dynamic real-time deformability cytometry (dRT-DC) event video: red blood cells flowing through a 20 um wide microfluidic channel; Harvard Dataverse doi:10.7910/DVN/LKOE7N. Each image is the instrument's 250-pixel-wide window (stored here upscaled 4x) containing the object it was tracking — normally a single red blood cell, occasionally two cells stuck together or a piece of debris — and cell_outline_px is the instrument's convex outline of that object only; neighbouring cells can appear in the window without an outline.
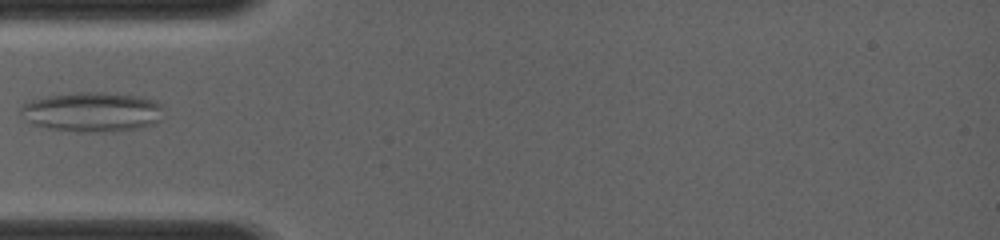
{"species": "common noctule bat (a hibernating species)", "species_latin": "Nyctalus noctula", "temperature_condition": "room temperature", "stored_images_in_passage": 4, "camera_frame_rate_fps": 4000, "um_per_image_px": 0.085, "animal": {"sex": "female", "body_mass_g": 19.0, "forearm_length_mm": 56.7}, "frame": {"image": 1, "passage_image": 3, "time_ms": 1.25, "image_size_px": [1000, 240], "cell_outline_px": [[160, 120], [156, 124], [140, 128], [112, 132], [80, 132], [48, 128], [32, 124], [20, 116], [20, 104], [32, 100], [48, 96], [72, 92], [104, 92], [144, 96], [156, 100], [160, 104]], "centroid_in_image_um": [7.82, 9.51], "position_along_channel_um": 77.2, "area_um2": 33.58}}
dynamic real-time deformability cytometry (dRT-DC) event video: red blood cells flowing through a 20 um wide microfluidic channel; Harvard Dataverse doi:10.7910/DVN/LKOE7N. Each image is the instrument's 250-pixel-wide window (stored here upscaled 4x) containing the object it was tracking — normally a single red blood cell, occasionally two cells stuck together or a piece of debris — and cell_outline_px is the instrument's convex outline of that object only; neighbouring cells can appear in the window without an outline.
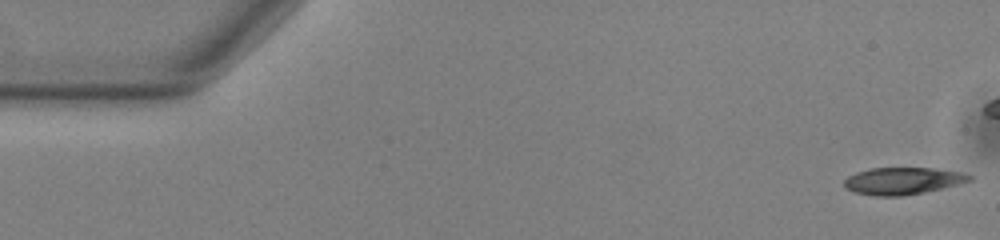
{"species": "common noctule bat (a hibernating species)", "species_latin": "Nyctalus noctula", "temperature_condition": "warm", "stored_images_in_passage": 19, "camera_frame_rate_fps": 3000, "um_per_image_px": 0.085, "animal": {"sex": "male", "body_mass_g": 13.0, "forearm_length_mm": 53.1}, "frame": {"image": 1, "passage_image": 1, "time_ms": 0.0, "image_size_px": [1000, 240], "cell_outline_px": [[972, 180], [960, 184], [924, 192], [900, 196], [876, 196], [856, 192], [844, 188], [844, 180], [848, 176], [856, 172], [872, 168], [932, 168], [964, 172], [972, 176]], "centroid_in_image_um": [76.75, 15.37], "position_along_channel_um": 8.3, "area_um2": 19.77}}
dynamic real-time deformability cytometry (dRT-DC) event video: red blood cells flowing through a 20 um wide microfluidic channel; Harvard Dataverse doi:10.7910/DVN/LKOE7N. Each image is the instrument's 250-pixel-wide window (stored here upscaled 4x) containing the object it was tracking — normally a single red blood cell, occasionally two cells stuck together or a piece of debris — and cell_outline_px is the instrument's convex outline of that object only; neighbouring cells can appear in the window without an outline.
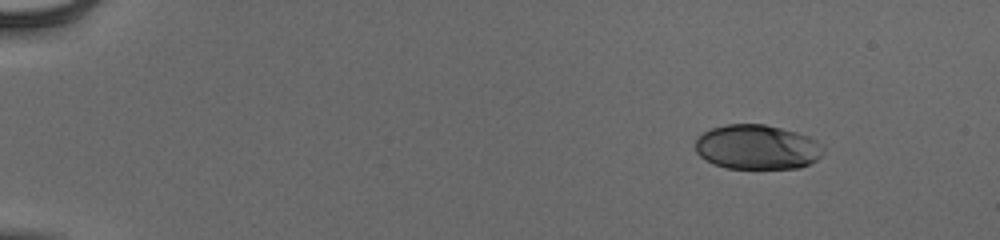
{"species": "human", "species_latin": "Homo sapiens", "temperature_condition": "cold", "stored_images_in_passage": 48, "camera_frame_rate_fps": 3000, "um_per_image_px": 0.085, "donor": {"sex": "male"}, "frame": {"image": 1, "passage_image": 1, "time_ms": 0.0, "image_size_px": [1000, 240], "cell_outline_px": [[824, 152], [816, 160], [800, 168], [728, 168], [716, 164], [700, 156], [696, 152], [696, 140], [704, 132], [712, 128], [724, 124], [764, 124], [796, 132], [808, 136], [816, 140], [824, 148]], "centroid_in_image_um": [64.37, 12.5], "position_along_channel_um": 20.6, "area_um2": 33.06}}
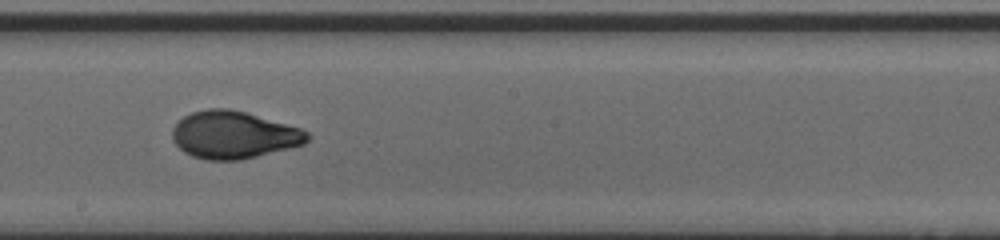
{"frame": {"image": 2, "passage_image": 27, "time_ms": 8.667, "image_size_px": [1000, 240], "cell_outline_px": [[308, 140], [304, 144], [240, 160], [204, 160], [192, 156], [184, 152], [172, 140], [172, 128], [184, 116], [192, 112], [208, 108], [228, 108], [244, 112], [300, 128], [308, 132]], "centroid_in_image_um": [19.82, 11.47], "position_along_channel_um": 228.4, "area_um2": 36.99}}
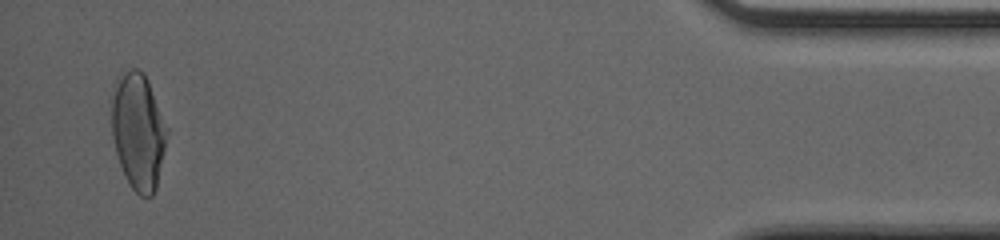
{"frame": {"image": 3, "passage_image": 47, "time_ms": 15.333, "image_size_px": [1000, 240], "cell_outline_px": [[168, 132], [156, 188], [152, 196], [140, 196], [132, 188], [124, 176], [116, 152], [112, 136], [112, 84], [124, 72], [132, 68], [136, 68], [144, 72], [148, 80], [168, 128]], "centroid_in_image_um": [11.74, 11.13], "position_along_channel_um": 423.5, "area_um2": 37.63}, "authors_computed_cell_mechanics": {"area_um2": 36.2406, "velocity_mm_per_s": 3.9512, "shape_relaxation_time_tau1_ms": 5.354, "shape_relaxation_time_tau2_ms": 0.8605, "deformation_change_tau1": 0.2014, "deformation_change_tau2": 0.0509}}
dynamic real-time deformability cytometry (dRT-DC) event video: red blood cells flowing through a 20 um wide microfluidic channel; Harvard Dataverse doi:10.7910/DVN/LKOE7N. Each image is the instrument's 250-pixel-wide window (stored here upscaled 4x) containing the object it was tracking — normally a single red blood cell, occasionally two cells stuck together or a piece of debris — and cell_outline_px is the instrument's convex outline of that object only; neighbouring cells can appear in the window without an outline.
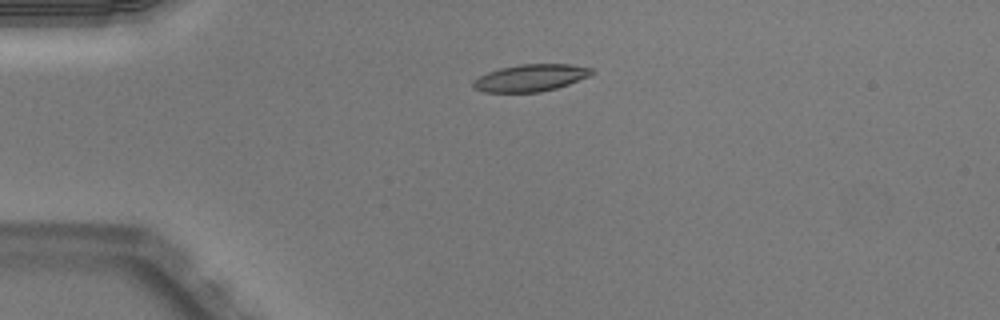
{"species": "Egyptian fruit bat (a non-hibernating species)", "species_latin": "Rousettus aegyptiacus", "temperature_condition": "warm", "stored_images_in_passage": 39, "camera_frame_rate_fps": 3000, "um_per_image_px": 0.085, "animal": {"sex": "male"}, "frame": {"image": 1, "passage_image": 1, "time_ms": 0.0, "image_size_px": [1000, 320], "cell_outline_px": [[596, 72], [592, 76], [556, 88], [540, 92], [484, 92], [472, 88], [472, 80], [488, 72], [500, 68], [520, 64], [568, 64], [592, 68]], "centroid_in_image_um": [45.11, 6.62], "position_along_channel_um": 39.9, "area_um2": 18.84}}
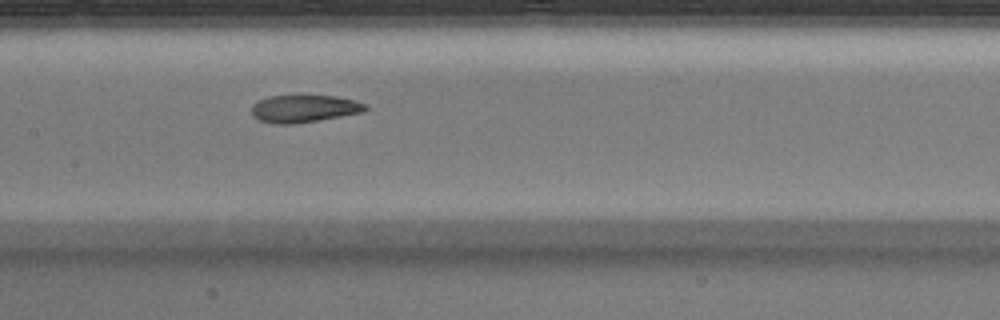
{"frame": {"image": 2, "passage_image": 14, "time_ms": 4.333, "image_size_px": [1000, 320], "cell_outline_px": [[368, 108], [364, 112], [292, 124], [276, 124], [260, 120], [252, 116], [252, 104], [268, 96], [336, 96], [356, 100], [368, 104]], "centroid_in_image_um": [25.87, 9.23], "position_along_channel_um": 181.5, "area_um2": 18.09}}
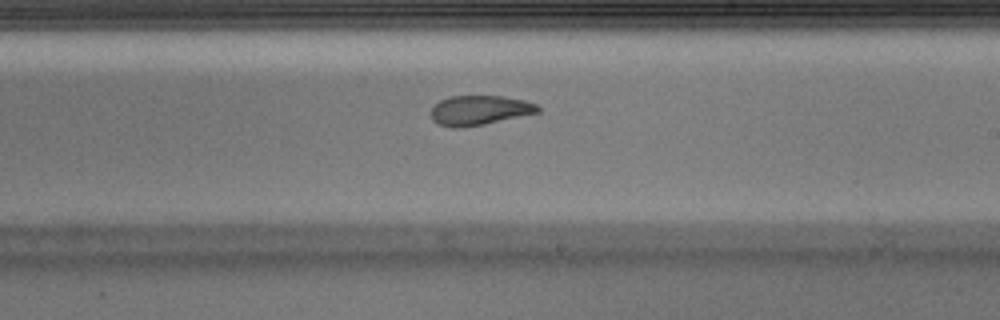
+++
> _Set problem_: Every line above should be repeated exactly; pictures stay out of the copy.

> _Expected answer_:
dynamic real-time deformability cytometry (dRT-DC) event video: red blood cells flowing through a 20 um wide microfluidic channel; Harvard Dataverse doi:10.7910/DVN/LKOE7N. Each image is the instrument's 250-pixel-wide window (stored here upscaled 4x) containing the object it was tracking — normally a single red blood cell, occasionally two cells stuck together or a piece of debris — and cell_outline_px is the instrument's convex outline of that object only; neighbouring cells can appear in the window without an outline.
{"species": "common noctule bat (a hibernating species)", "species_latin": "Nyctalus noctula", "temperature_condition": "room temperature", "stored_images_in_passage": 4, "camera_frame_rate_fps": 4000, "um_per_image_px": 0.085, "animal": {"sex": "female", "body_mass_g": 19.0, "forearm_length_mm": 56.7}, "frame": {"image": 1, "passage_image": 3, "time_ms": 1.25, "image_size_px": [1000, 240], "cell_outline_px": [[160, 120], [156, 124], [140, 128], [112, 132], [80, 132], [48, 128], [32, 124], [20, 116], [20, 104], [32, 100], [48, 96], [72, 92], [104, 92], [144, 96], [156, 100], [160, 104]], "centroid_in_image_um": [7.82, 9.51], "position_along_channel_um": 77.2, "area_um2": 33.58}}
dynamic real-time deformability cytometry (dRT-DC) event video: red blood cells flowing through a 20 um wide microfluidic channel; Harvard Dataverse doi:10.7910/DVN/LKOE7N. Each image is the instrument's 250-pixel-wide window (stored here upscaled 4x) containing the object it was tracking — normally a single red blood cell, occasionally two cells stuck together or a piece of debris — and cell_outline_px is the instrument's convex outline of that object only; neighbouring cells can appear in the window without an outline.
{"species": "common noctule bat (a hibernating species)", "species_latin": "Nyctalus noctula", "temperature_condition": "warm", "stored_images_in_passage": 19, "camera_frame_rate_fps": 3000, "um_per_image_px": 0.085, "animal": {"sex": "male", "body_mass_g": 13.0, "forearm_length_mm": 53.1}, "frame": {"image": 1, "passage_image": 1, "time_ms": 0.0, "image_size_px": [1000, 240], "cell_outline_px": [[972, 180], [960, 184], [924, 192], [900, 196], [876, 196], [856, 192], [844, 188], [844, 180], [848, 176], [856, 172], [872, 168], [932, 168], [964, 172], [972, 176]], "centroid_in_image_um": [76.75, 15.37], "position_along_channel_um": 8.3, "area_um2": 19.77}}
dynamic real-time deformability cytometry (dRT-DC) event video: red blood cells flowing through a 20 um wide microfluidic channel; Harvard Dataverse doi:10.7910/DVN/LKOE7N. Each image is the instrument's 250-pixel-wide window (stored here upscaled 4x) containing the object it was tracking — normally a single red blood cell, occasionally two cells stuck together or a piece of debris — and cell_outline_px is the instrument's convex outline of that object only; neighbouring cells can appear in the window without an outline.
{"species": "human", "species_latin": "Homo sapiens", "temperature_condition": "cold", "stored_images_in_passage": 48, "camera_frame_rate_fps": 3000, "um_per_image_px": 0.085, "donor": {"sex": "male"}, "frame": {"image": 1, "passage_image": 1, "time_ms": 0.0, "image_size_px": [1000, 240], "cell_outline_px": [[824, 152], [816, 160], [800, 168], [728, 168], [716, 164], [700, 156], [696, 152], [696, 140], [704, 132], [712, 128], [724, 124], [764, 124], [796, 132], [808, 136], [816, 140], [824, 148]], "centroid_in_image_um": [64.37, 12.5], "position_along_channel_um": 20.6, "area_um2": 33.06}}
{"frame": {"image": 2, "passage_image": 27, "time_ms": 8.667, "image_size_px": [1000, 240], "cell_outline_px": [[308, 140], [304, 144], [240, 160], [204, 160], [192, 156], [184, 152], [172, 140], [172, 128], [184, 116], [192, 112], [208, 108], [228, 108], [244, 112], [300, 128], [308, 132]], "centroid_in_image_um": [19.82, 11.47], "position_along_channel_um": 228.4, "area_um2": 36.99}}
{"frame": {"image": 3, "passage_image": 47, "time_ms": 15.333, "image_size_px": [1000, 240], "cell_outline_px": [[168, 132], [156, 188], [152, 196], [140, 196], [132, 188], [124, 176], [116, 152], [112, 136], [112, 84], [124, 72], [132, 68], [136, 68], [144, 72], [148, 80], [168, 128]], "centroid_in_image_um": [11.74, 11.13], "position_along_channel_um": 423.5, "area_um2": 37.63}, "authors_computed_cell_mechanics": {"area_um2": 36.2406, "velocity_mm_per_s": 3.9512, "shape_relaxation_time_tau1_ms": 5.354, "shape_relaxation_time_tau2_ms": 0.8605, "deformation_change_tau1": 0.2014, "deformation_change_tau2": 0.0509}}
dynamic real-time deformability cytometry (dRT-DC) event video: red blood cells flowing through a 20 um wide microfluidic channel; Harvard Dataverse doi:10.7910/DVN/LKOE7N. Each image is the instrument's 250-pixel-wide window (stored here upscaled 4x) containing the object it was tracking — normally a single red blood cell, occasionally two cells stuck together or a piece of debris — and cell_outline_px is the instrument's convex outline of that object only; neighbouring cells can appear in the window without an outline.
{"species": "Egyptian fruit bat (a non-hibernating species)", "species_latin": "Rousettus aegyptiacus", "temperature_condition": "warm", "stored_images_in_passage": 39, "camera_frame_rate_fps": 3000, "um_per_image_px": 0.085, "animal": {"sex": "male"}, "frame": {"image": 1, "passage_image": 1, "time_ms": 0.0, "image_size_px": [1000, 320], "cell_outline_px": [[596, 72], [592, 76], [556, 88], [540, 92], [484, 92], [472, 88], [472, 80], [488, 72], [500, 68], [520, 64], [568, 64], [592, 68]], "centroid_in_image_um": [45.11, 6.62], "position_along_channel_um": 39.9, "area_um2": 18.84}}
{"frame": {"image": 2, "passage_image": 14, "time_ms": 4.333, "image_size_px": [1000, 320], "cell_outline_px": [[368, 108], [364, 112], [292, 124], [276, 124], [260, 120], [252, 116], [252, 104], [268, 96], [336, 96], [356, 100], [368, 104]], "centroid_in_image_um": [25.87, 9.23], "position_along_channel_um": 181.5, "area_um2": 18.09}}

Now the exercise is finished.